LISTED RECORDS:
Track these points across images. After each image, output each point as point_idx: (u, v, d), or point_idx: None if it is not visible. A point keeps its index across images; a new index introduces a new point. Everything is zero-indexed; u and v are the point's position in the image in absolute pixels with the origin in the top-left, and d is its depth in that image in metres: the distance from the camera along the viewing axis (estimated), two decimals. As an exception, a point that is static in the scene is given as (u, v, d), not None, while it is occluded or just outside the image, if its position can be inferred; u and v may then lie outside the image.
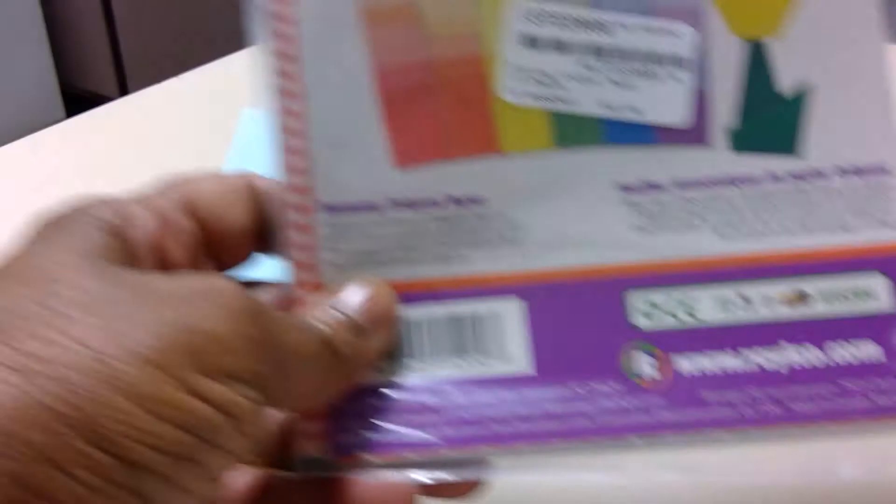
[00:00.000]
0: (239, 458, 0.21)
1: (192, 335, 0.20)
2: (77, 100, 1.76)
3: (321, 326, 0.24)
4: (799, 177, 0.28)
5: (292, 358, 0.23)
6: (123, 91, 1.79)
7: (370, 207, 0.27)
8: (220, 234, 0.27)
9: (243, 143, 0.58)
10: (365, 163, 0.27)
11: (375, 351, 0.26)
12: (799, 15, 0.28)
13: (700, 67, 0.28)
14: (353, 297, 0.25)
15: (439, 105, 0.27)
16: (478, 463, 0.26)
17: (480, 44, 0.27)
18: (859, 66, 0.28)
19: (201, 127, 0.61)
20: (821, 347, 0.26)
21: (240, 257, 0.28)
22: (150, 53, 1.75)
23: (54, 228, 0.23)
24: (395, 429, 0.26)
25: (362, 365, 0.25)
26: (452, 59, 0.27)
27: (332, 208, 0.26)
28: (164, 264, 0.25)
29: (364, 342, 0.25)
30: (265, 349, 0.21)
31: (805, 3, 0.28)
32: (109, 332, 0.19)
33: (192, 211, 0.26)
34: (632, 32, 0.28)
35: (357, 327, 0.25)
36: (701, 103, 0.28)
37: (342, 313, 0.25)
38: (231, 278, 0.22)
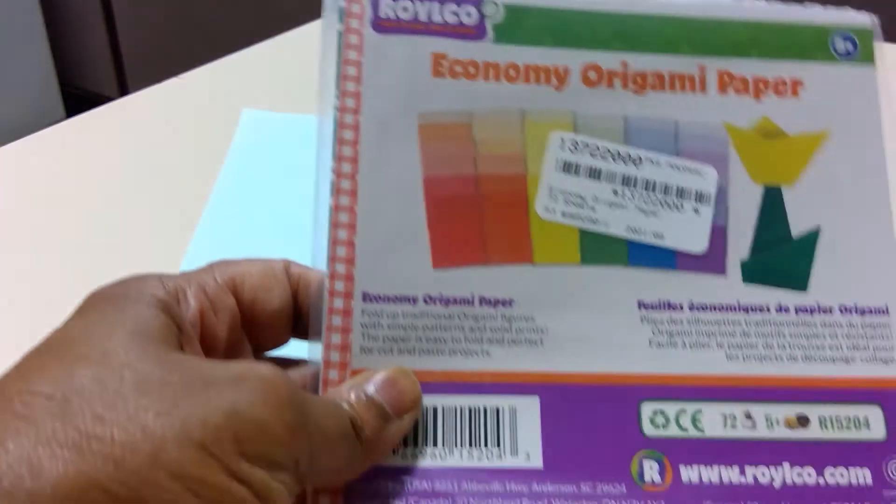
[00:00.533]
0: None
1: (238, 421, 0.21)
2: (77, 99, 1.75)
3: (350, 410, 0.26)
4: (804, 310, 0.30)
5: (324, 442, 0.24)
6: (123, 91, 1.78)
7: (405, 300, 0.29)
8: (259, 315, 0.29)
9: (243, 143, 0.58)
10: (405, 260, 0.29)
11: (398, 436, 0.27)
12: (812, 167, 0.31)
13: (720, 204, 0.31)
14: (382, 384, 0.27)
15: (480, 215, 0.30)
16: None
17: (523, 165, 0.31)
18: (866, 215, 0.31)
19: (201, 127, 0.61)
20: (818, 470, 0.27)
21: (276, 338, 0.30)
22: (151, 53, 1.75)
23: (112, 307, 0.24)
24: None
25: (385, 449, 0.27)
26: (496, 176, 0.30)
27: (370, 297, 0.29)
28: (207, 340, 0.27)
29: (388, 428, 0.26)
30: (302, 436, 0.23)
31: (818, 157, 0.31)
32: (162, 414, 0.20)
33: (236, 292, 0.28)
34: (660, 168, 0.31)
35: (384, 413, 0.26)
36: (719, 236, 0.30)
37: (371, 399, 0.26)
38: (273, 365, 0.24)
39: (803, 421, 0.28)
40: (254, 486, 0.21)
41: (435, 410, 0.28)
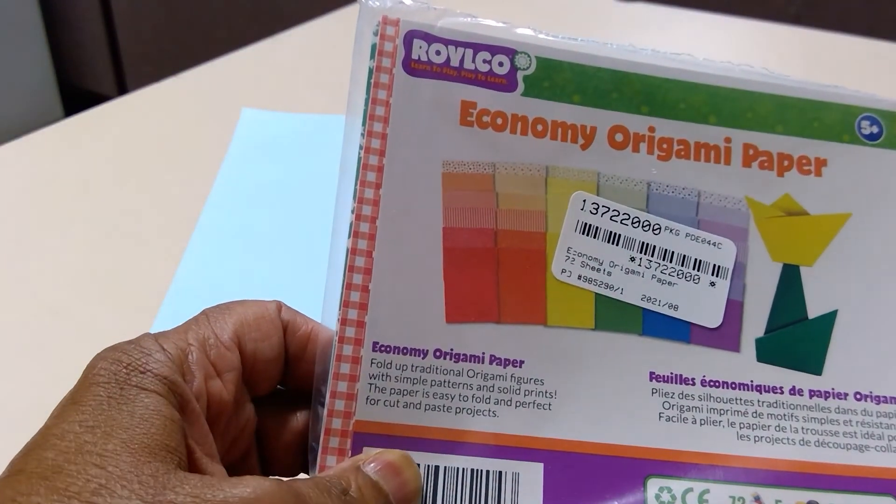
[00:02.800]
0: None
1: None
2: (76, 98, 1.74)
3: (359, 498, 0.24)
4: (819, 395, 0.29)
5: None
6: (122, 90, 1.77)
7: (415, 352, 0.28)
8: (258, 365, 0.28)
9: (242, 142, 0.58)
10: (419, 312, 0.28)
11: None
12: (832, 248, 0.31)
13: (737, 279, 0.30)
14: (386, 469, 0.26)
15: (496, 271, 0.29)
16: None
17: (544, 223, 0.30)
18: (884, 301, 0.30)
19: (200, 126, 0.61)
20: None
21: (270, 384, 0.29)
22: (149, 52, 1.74)
23: (114, 399, 0.23)
24: None
25: None
26: (516, 232, 0.30)
27: (380, 347, 0.28)
28: (214, 406, 0.26)
29: None
30: None
31: (838, 239, 0.31)
32: None
33: (240, 345, 0.27)
34: (679, 238, 0.31)
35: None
36: (735, 311, 0.30)
37: (378, 487, 0.25)
38: (278, 482, 0.23)
39: None
40: None
41: (436, 470, 0.27)
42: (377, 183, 0.29)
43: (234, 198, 0.52)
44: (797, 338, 0.30)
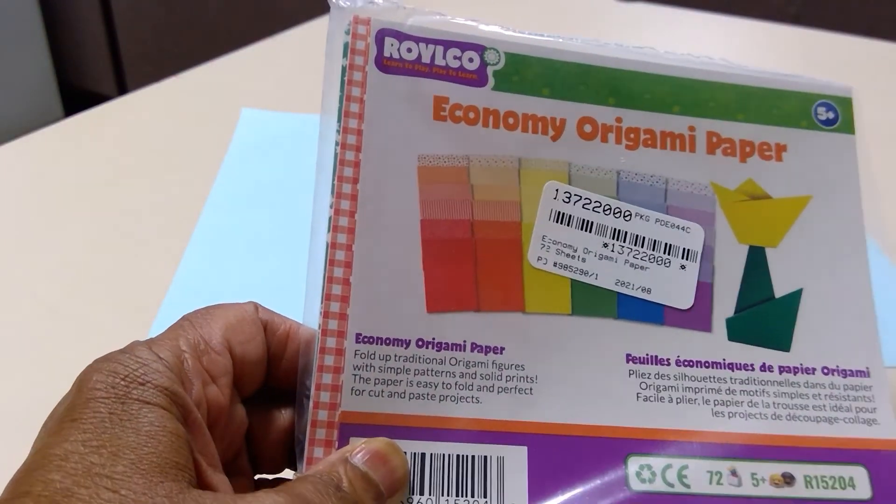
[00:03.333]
0: None
1: None
2: (76, 98, 1.73)
3: (349, 491, 0.25)
4: (788, 370, 0.30)
5: None
6: (122, 90, 1.76)
7: (398, 342, 0.29)
8: (246, 367, 0.28)
9: (242, 142, 0.58)
10: (400, 303, 0.29)
11: None
12: (795, 230, 0.32)
13: (706, 262, 0.31)
14: (373, 458, 0.26)
15: (475, 261, 0.30)
16: None
17: (518, 213, 0.31)
18: (846, 278, 0.32)
19: (200, 126, 0.61)
20: None
21: (255, 385, 0.29)
22: (149, 52, 1.74)
23: (115, 415, 0.23)
24: None
25: None
26: (492, 223, 0.30)
27: (363, 338, 0.28)
28: (213, 411, 0.26)
29: None
30: None
31: (800, 220, 0.32)
32: None
33: (230, 349, 0.27)
34: (649, 223, 0.31)
35: (379, 494, 0.26)
36: (705, 293, 0.31)
37: (367, 478, 0.26)
38: (289, 493, 0.23)
39: (789, 479, 0.29)
40: None
41: (423, 457, 0.28)
42: (354, 178, 0.29)
43: (234, 198, 0.52)
44: (765, 316, 0.31)
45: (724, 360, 0.30)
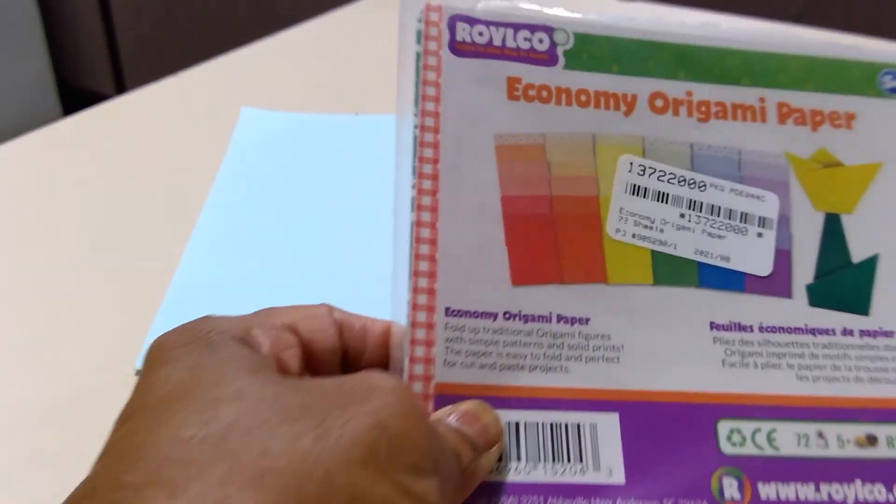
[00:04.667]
0: None
1: (387, 435, 0.21)
2: (74, 98, 1.73)
3: (451, 442, 0.26)
4: (868, 334, 0.31)
5: (441, 453, 0.24)
6: (121, 89, 1.75)
7: (486, 315, 0.29)
8: (316, 354, 0.28)
9: (242, 142, 0.57)
10: (485, 276, 0.30)
11: (487, 470, 0.27)
12: (868, 195, 0.32)
13: (783, 230, 0.32)
14: (466, 417, 0.27)
15: (555, 235, 0.31)
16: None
17: (595, 187, 0.31)
18: None
19: (199, 125, 0.61)
20: (888, 487, 0.28)
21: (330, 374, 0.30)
22: (148, 51, 1.73)
23: (202, 351, 0.24)
24: None
25: (476, 481, 0.27)
26: (569, 198, 0.31)
27: (452, 312, 0.29)
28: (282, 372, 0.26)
29: (479, 460, 0.27)
30: (435, 442, 0.23)
31: (873, 186, 0.32)
32: (318, 438, 0.20)
33: (294, 332, 0.28)
34: (724, 193, 0.32)
35: (475, 445, 0.26)
36: (784, 260, 0.31)
37: (462, 431, 0.26)
38: (388, 374, 0.24)
39: (872, 440, 0.29)
40: (417, 496, 0.21)
41: (517, 426, 0.28)
42: (434, 158, 0.30)
43: (233, 197, 0.51)
44: (844, 282, 0.31)
45: (805, 325, 0.31)
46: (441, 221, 0.30)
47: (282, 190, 0.52)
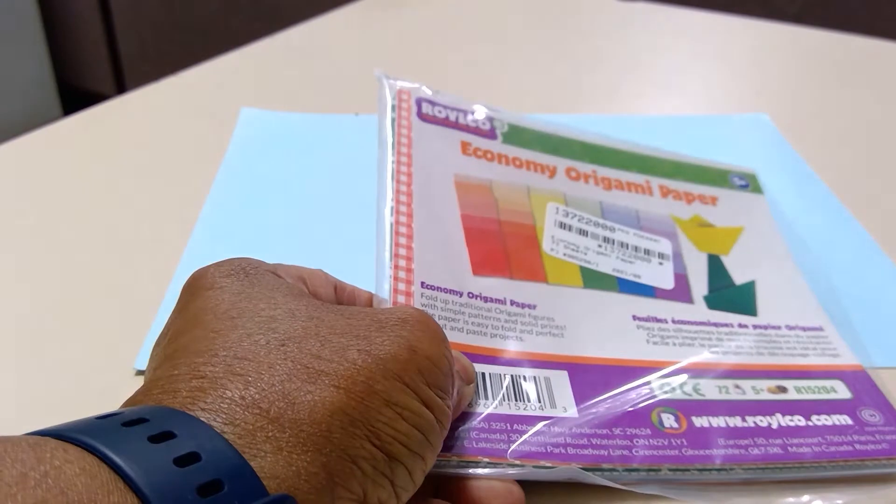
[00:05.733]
0: (435, 457, 0.26)
1: (418, 357, 0.25)
2: (74, 98, 1.61)
3: None
4: (760, 327, 0.38)
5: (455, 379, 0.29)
6: (121, 89, 1.62)
7: (454, 292, 0.35)
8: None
9: (242, 142, 0.56)
10: (452, 266, 0.36)
11: (469, 397, 0.31)
12: (738, 244, 0.42)
13: (678, 260, 0.40)
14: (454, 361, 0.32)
15: (504, 245, 0.38)
16: (536, 472, 0.30)
17: (532, 219, 0.39)
18: (782, 273, 0.41)
19: (199, 125, 0.59)
20: (806, 417, 0.33)
21: None
22: (148, 52, 1.64)
23: (246, 279, 0.27)
24: (474, 441, 0.30)
25: (463, 405, 0.31)
26: (513, 223, 0.39)
27: (426, 285, 0.34)
28: None
29: (465, 390, 0.31)
30: (453, 368, 0.28)
31: (740, 239, 0.42)
32: (362, 352, 0.24)
33: (304, 283, 0.31)
34: (629, 235, 0.40)
35: (461, 377, 0.31)
36: (682, 279, 0.39)
37: (455, 369, 0.31)
38: (419, 308, 0.28)
39: (782, 389, 0.35)
40: (435, 410, 0.25)
41: (484, 375, 0.33)
42: (408, 182, 0.38)
43: (233, 197, 0.51)
44: (732, 295, 0.39)
45: (708, 320, 0.38)
46: (415, 223, 0.36)
47: (282, 189, 0.51)
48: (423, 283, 0.34)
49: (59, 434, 0.19)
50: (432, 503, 0.28)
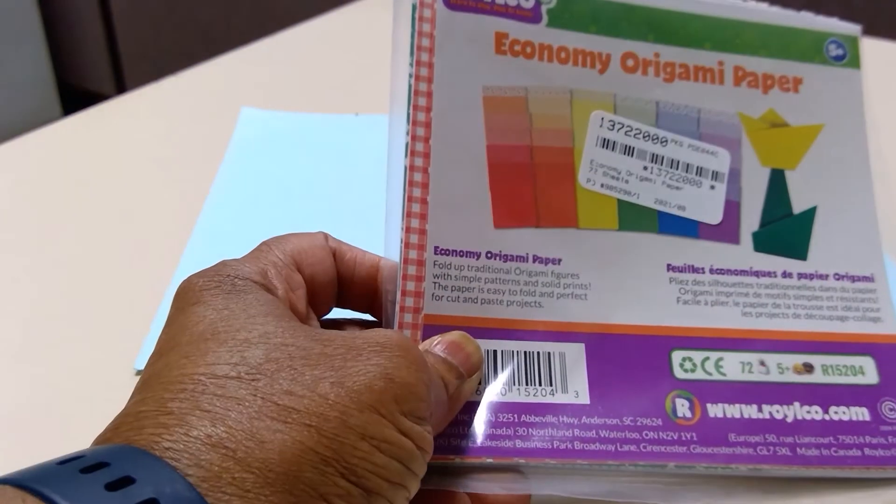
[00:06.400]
0: (419, 483, 0.26)
1: (394, 385, 0.24)
2: (74, 98, 1.71)
3: (439, 372, 0.29)
4: (805, 276, 0.35)
5: (435, 388, 0.27)
6: (121, 89, 1.73)
7: (470, 254, 0.32)
8: (317, 287, 0.31)
9: (242, 141, 0.57)
10: (471, 219, 0.32)
11: (469, 393, 0.30)
12: (810, 154, 0.36)
13: (733, 183, 0.35)
14: (450, 347, 0.30)
15: (534, 182, 0.34)
16: (539, 471, 0.30)
17: (571, 139, 0.34)
18: (853, 196, 0.36)
19: (199, 125, 0.61)
20: (824, 409, 0.32)
21: (325, 307, 0.32)
22: (148, 51, 1.72)
23: (229, 295, 0.26)
24: (478, 438, 0.30)
25: (460, 404, 0.30)
26: (548, 148, 0.34)
27: (440, 251, 0.32)
28: (295, 314, 0.29)
29: (463, 385, 0.30)
30: (431, 393, 0.26)
31: (815, 146, 0.36)
32: (335, 384, 0.23)
33: (300, 268, 0.30)
34: (683, 148, 0.35)
35: (459, 374, 0.30)
36: (733, 210, 0.35)
37: (447, 361, 0.29)
38: (397, 332, 0.27)
39: (808, 367, 0.33)
40: (414, 438, 0.24)
41: (495, 353, 0.32)
42: (427, 107, 0.32)
43: (233, 197, 0.51)
44: (786, 230, 0.35)
45: (750, 268, 0.35)
46: (433, 167, 0.32)
47: (282, 189, 0.52)
48: (436, 249, 0.32)
49: (19, 482, 0.20)
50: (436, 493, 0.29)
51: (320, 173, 0.54)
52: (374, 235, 0.33)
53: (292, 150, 0.56)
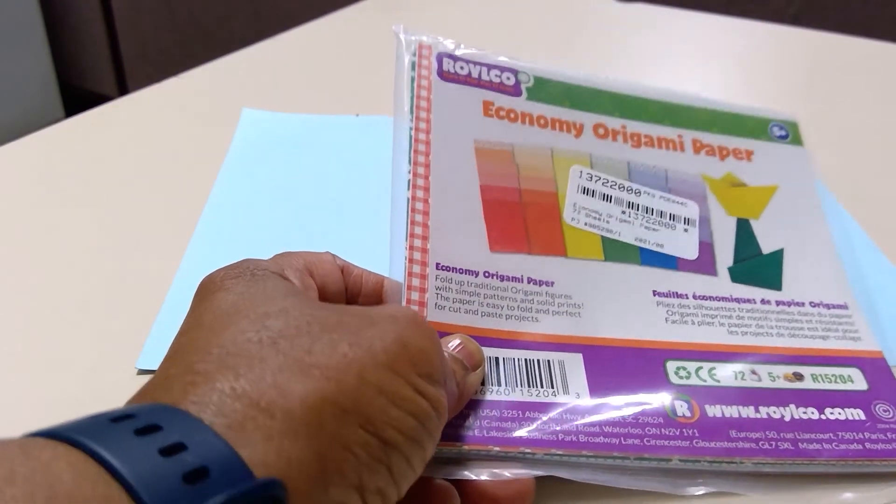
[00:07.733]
0: (434, 446, 0.26)
1: (409, 349, 0.25)
2: (76, 99, 1.67)
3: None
4: (783, 303, 0.37)
5: (447, 373, 0.29)
6: (123, 90, 1.69)
7: (469, 272, 0.35)
8: (328, 295, 0.33)
9: (243, 143, 0.57)
10: (468, 243, 0.35)
11: (475, 386, 0.32)
12: (770, 207, 0.40)
13: (704, 227, 0.39)
14: (455, 347, 0.32)
15: (524, 217, 0.37)
16: (547, 461, 0.30)
17: (554, 186, 0.38)
18: (813, 240, 0.39)
19: (201, 126, 0.60)
20: (819, 410, 0.33)
21: None
22: (150, 53, 1.70)
23: (250, 281, 0.28)
24: (485, 430, 0.31)
25: (468, 396, 0.31)
26: (534, 191, 0.38)
27: (441, 266, 0.34)
28: None
29: (469, 378, 0.31)
30: (445, 361, 0.28)
31: (773, 200, 0.40)
32: (353, 345, 0.25)
33: (312, 276, 0.32)
34: (655, 199, 0.39)
35: (464, 366, 0.31)
36: (707, 248, 0.38)
37: (453, 355, 0.31)
38: (410, 308, 0.28)
39: (799, 376, 0.34)
40: (430, 398, 0.26)
41: (497, 360, 0.33)
42: (426, 152, 0.37)
43: (234, 197, 0.51)
44: (758, 266, 0.38)
45: (730, 295, 0.37)
46: (433, 197, 0.36)
47: (283, 190, 0.52)
48: (438, 265, 0.34)
49: (48, 433, 0.20)
50: (436, 484, 0.29)
51: (321, 173, 0.54)
52: (375, 235, 0.35)
53: (293, 151, 0.56)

WHAT TO WORK ON: In the entries above, find the line with "11: (375, 351, 0.26)" and the line with "41: (435, 410, 0.28)". Write out exactly those two lines and every line between them, pictures excluded.

FINAL ANSWER:
11: (375, 351, 0.26)
12: (799, 15, 0.28)
13: (700, 67, 0.28)
14: (353, 297, 0.25)
15: (439, 105, 0.27)
16: (478, 463, 0.26)
17: (480, 44, 0.27)
18: (859, 66, 0.28)
19: (201, 127, 0.61)
20: (821, 347, 0.26)
21: (240, 257, 0.28)
22: (150, 53, 1.75)
23: (54, 228, 0.23)
24: (395, 429, 0.26)
25: (362, 365, 0.25)
26: (452, 59, 0.27)
27: (332, 208, 0.26)
28: (164, 264, 0.25)
29: (364, 342, 0.25)
30: (265, 349, 0.21)
31: (805, 3, 0.28)
32: (109, 332, 0.19)
33: (192, 211, 0.26)
34: (632, 32, 0.28)
35: (357, 327, 0.25)
36: (701, 103, 0.28)
37: (342, 313, 0.25)
38: (231, 278, 0.22)
[00:00.533]
0: None
1: (238, 421, 0.21)
2: (77, 99, 1.75)
3: (350, 410, 0.26)
4: (804, 310, 0.30)
5: (324, 442, 0.24)
6: (123, 91, 1.78)
7: (405, 300, 0.29)
8: (259, 315, 0.29)
9: (243, 143, 0.58)
10: (405, 260, 0.29)
11: (398, 436, 0.27)
12: (812, 167, 0.31)
13: (720, 204, 0.31)
14: (382, 384, 0.27)
15: (480, 215, 0.30)
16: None
17: (523, 165, 0.31)
18: (866, 215, 0.31)
19: (201, 127, 0.61)
20: (818, 470, 0.27)
21: (276, 338, 0.30)
22: (151, 53, 1.75)
23: (112, 307, 0.24)
24: None
25: (385, 449, 0.27)
26: (496, 176, 0.30)
27: (370, 297, 0.29)
28: (207, 340, 0.27)
29: (388, 428, 0.26)
30: (302, 436, 0.23)
31: (818, 157, 0.31)
32: (162, 414, 0.20)
33: (236, 292, 0.28)
34: (660, 168, 0.31)
35: (384, 413, 0.26)
36: (719, 236, 0.30)
37: (371, 399, 0.26)
38: (273, 365, 0.24)
39: (803, 421, 0.28)
40: (254, 486, 0.21)
41: (435, 410, 0.28)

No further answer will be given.